◆ **SOURCE TEXT**

-- Begin --

# General > Photography >  Forss windmills at Night

## Mystical Potato Head



----------


## arana negra

Strangely mystical look I like the stars, the clouds in the first one look like they come off the windmill blades.  I like them, thanks for showing them.

----------


## taz

Thats why hes called the "Mystical potato head"lol..another cracker....

----------


## zebedy

How long are your exposures here MPH?

----------


## Mystical Potato Head

20seconds,f4 ISO 8OO for the first one.
15 seconds,f4 ISO 640 for the second.

----------


## zebedy

What kind of filters were you rocking here MPH?

----------


## Mystical Potato Head

No camera filters but i used Prodigital Star Spikes Pro,a photoshop plug in for enhancing the stars.

----------


## orkneycadian

Bonny min!

----------


## GetWithTheTimes

what kind of cameras do you guys use i wouldnt mind having a bash at photography but wouldnt know where to start buying a camera, lol all i got is a sony cybershot 12mp digital camera lol doesnt take very clear shots of outside at night. How much would i be looking at spending to get a decent camera to achieve the quality of pictures you have taken there

----------


## Mystical Potato Head

The biggest problem you have to overcome with night/astrophotography is noise levels at high ISO settings.You realy need a DSLR camera and preferably a Canon.Its not a coincedence that the majority of astrophotographers use Canons for both through the telescope shots and also through the lens astroscapes where you have the night sky and some earthly object in shot as well.Go to any astro forum and the majority will recommend a canon.
I used to have a Canon 450D which gave very good results at ISO 800 but not so good at 1600.I now use 5DMKII,even at ISO4000 the image quality is great,very little noise.Every camera has an ISO "sweet spot".

Another aspect is the processing,it can take a while to learn the tricks of removing light pollution from a shot,how to remove horizontal banding noise,bring out the details of the "milky way"etc, so a bit of photoshop knowlege is a must The purists and anti photoshop brigade can tut,tut all they like but the top astrophotographers in the country all realy on and have a good understanding of photoshop,realy when stacking multiple photos on top of each other which is another way of reducing noise.
A Canon 550D costs around,funnily enough, £550 but good second hand bargains are a plenty on eBay.

----------


## astroman

Excellent pics as always MPH. Great how a mere 20 second exposure even manages to show up the light coming from stars 2.5 million light years away!

----------

-- End --

◆ **PROBLEMS AND TASKS**
1) Name every distinct username that posts in the windmill photo thread, in the order each first appears.
2) Reproduce the windmill photo thread word for word, between "# General >" and "for showing them.", inclusive.

◆ **RECORD SET**
-- Begin --

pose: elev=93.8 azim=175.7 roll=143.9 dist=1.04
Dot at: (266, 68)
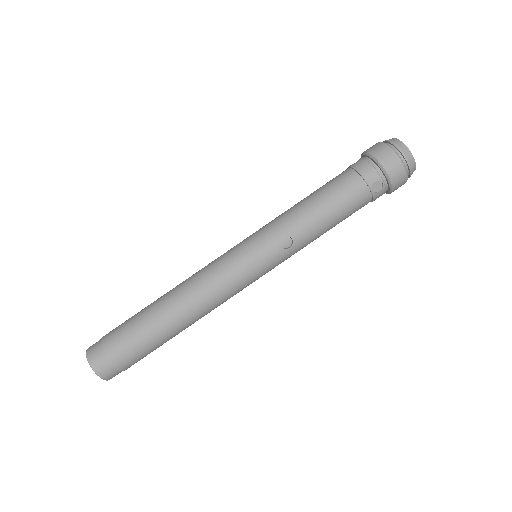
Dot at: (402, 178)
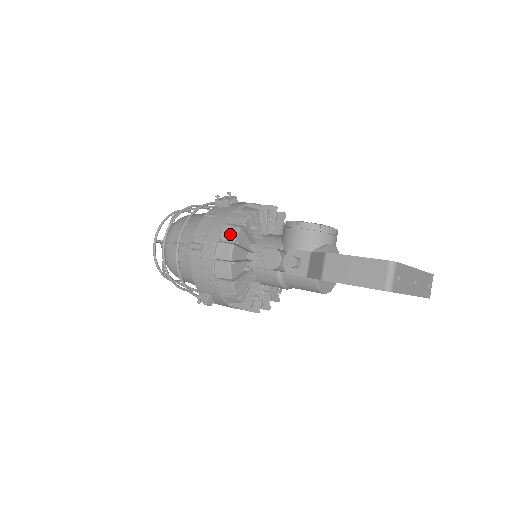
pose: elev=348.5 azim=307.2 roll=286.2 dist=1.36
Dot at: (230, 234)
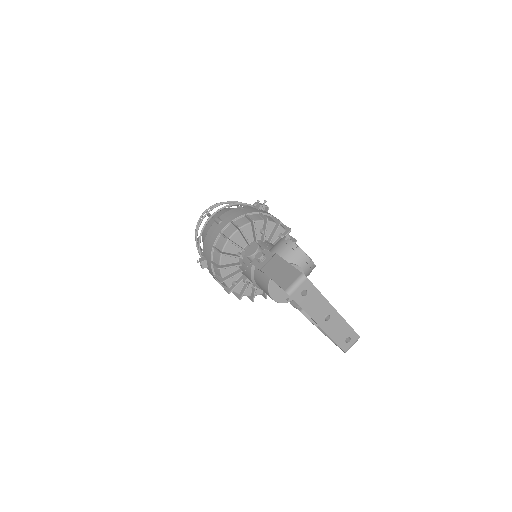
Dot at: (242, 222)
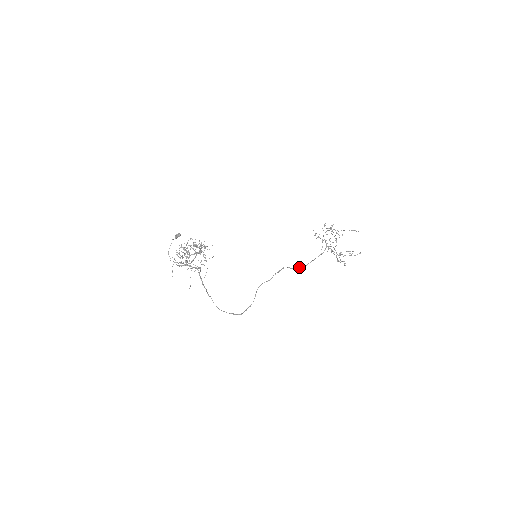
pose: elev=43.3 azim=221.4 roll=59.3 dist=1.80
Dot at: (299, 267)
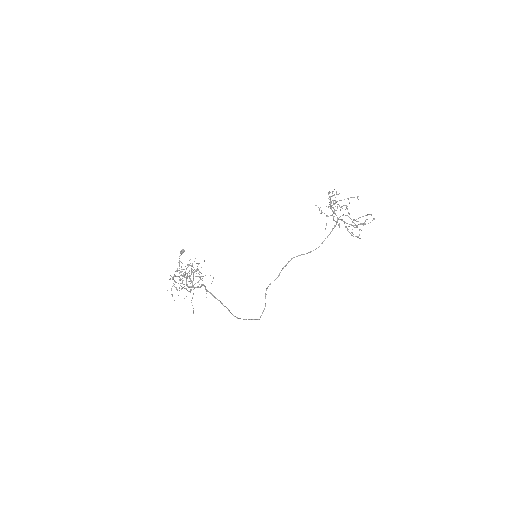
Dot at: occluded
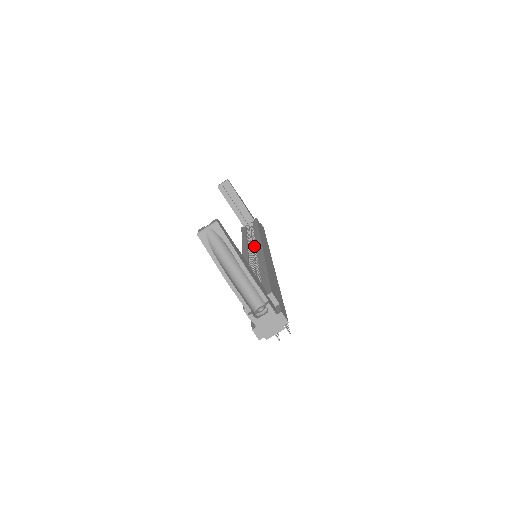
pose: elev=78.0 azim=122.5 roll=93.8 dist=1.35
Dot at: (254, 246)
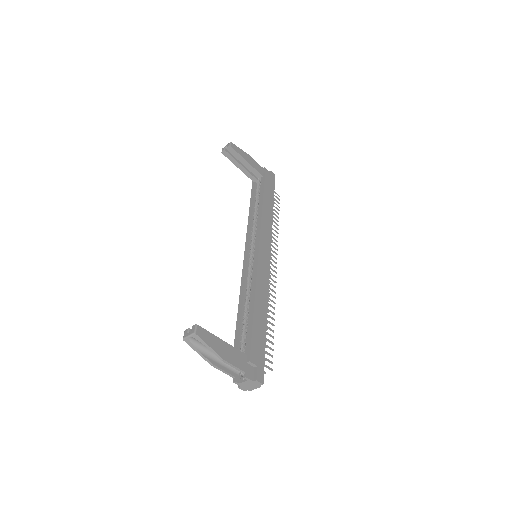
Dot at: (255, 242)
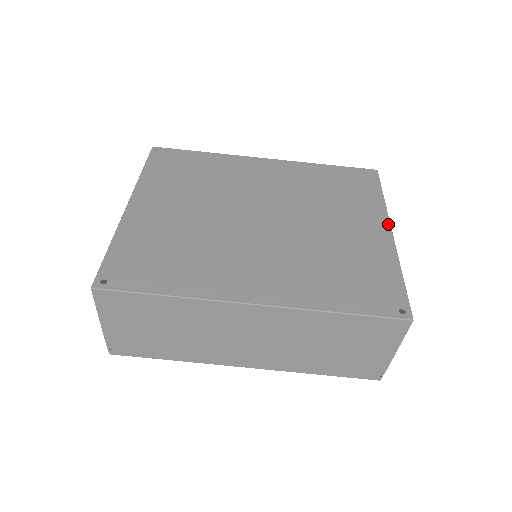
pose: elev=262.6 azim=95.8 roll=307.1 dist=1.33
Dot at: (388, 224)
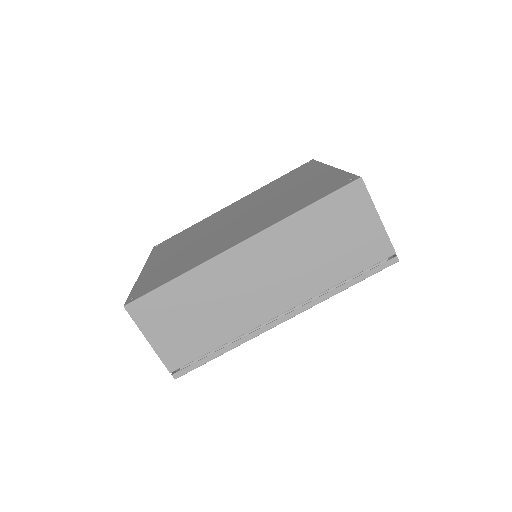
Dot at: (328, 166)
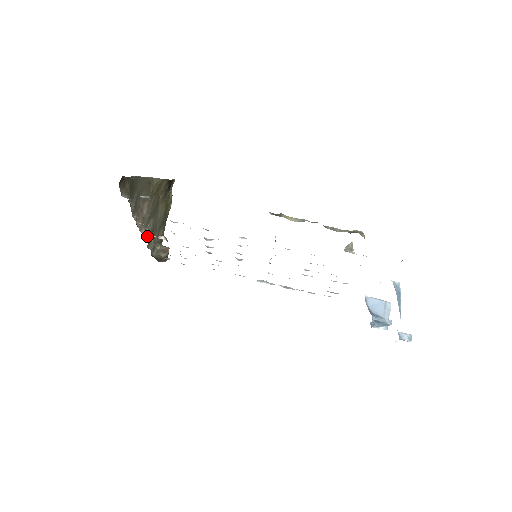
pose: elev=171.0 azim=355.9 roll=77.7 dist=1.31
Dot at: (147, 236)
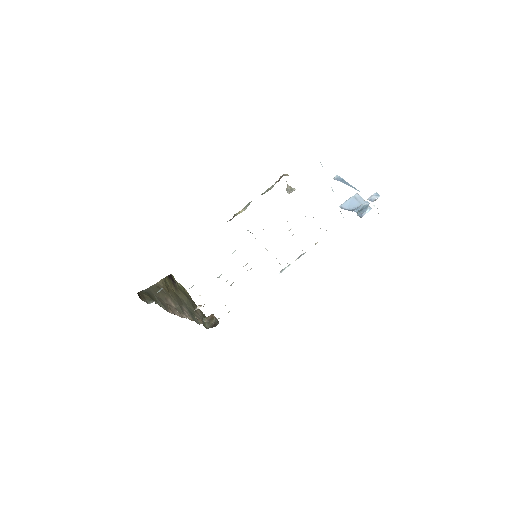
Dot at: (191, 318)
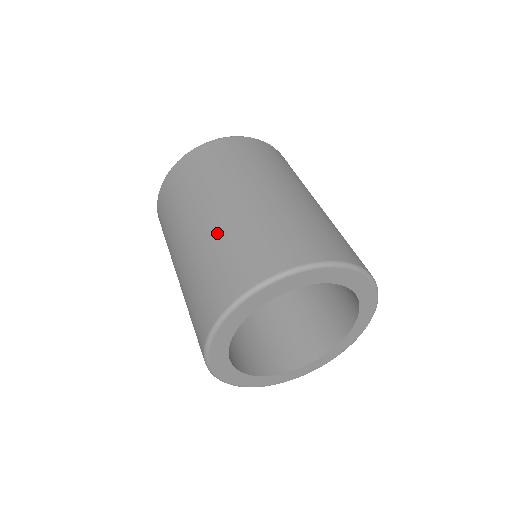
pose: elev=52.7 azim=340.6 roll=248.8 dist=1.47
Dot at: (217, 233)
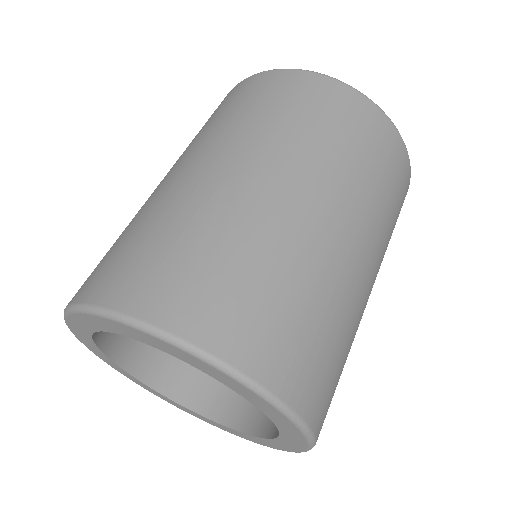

-- End --

◆ **ANSWERS BY TASK**
1) Mystical Potato Head, arana negra, taz, zebedy, orkneycadian, GetWithTheTimes, astroman

2)
# General > Photography >  Forss windmills at Night

## Mystical Potato Head



----------


## arana negra

Strangely mystical look I like the stars, the clouds in the first one look like they come off the windmill blades.  I like them, thanks for showing them.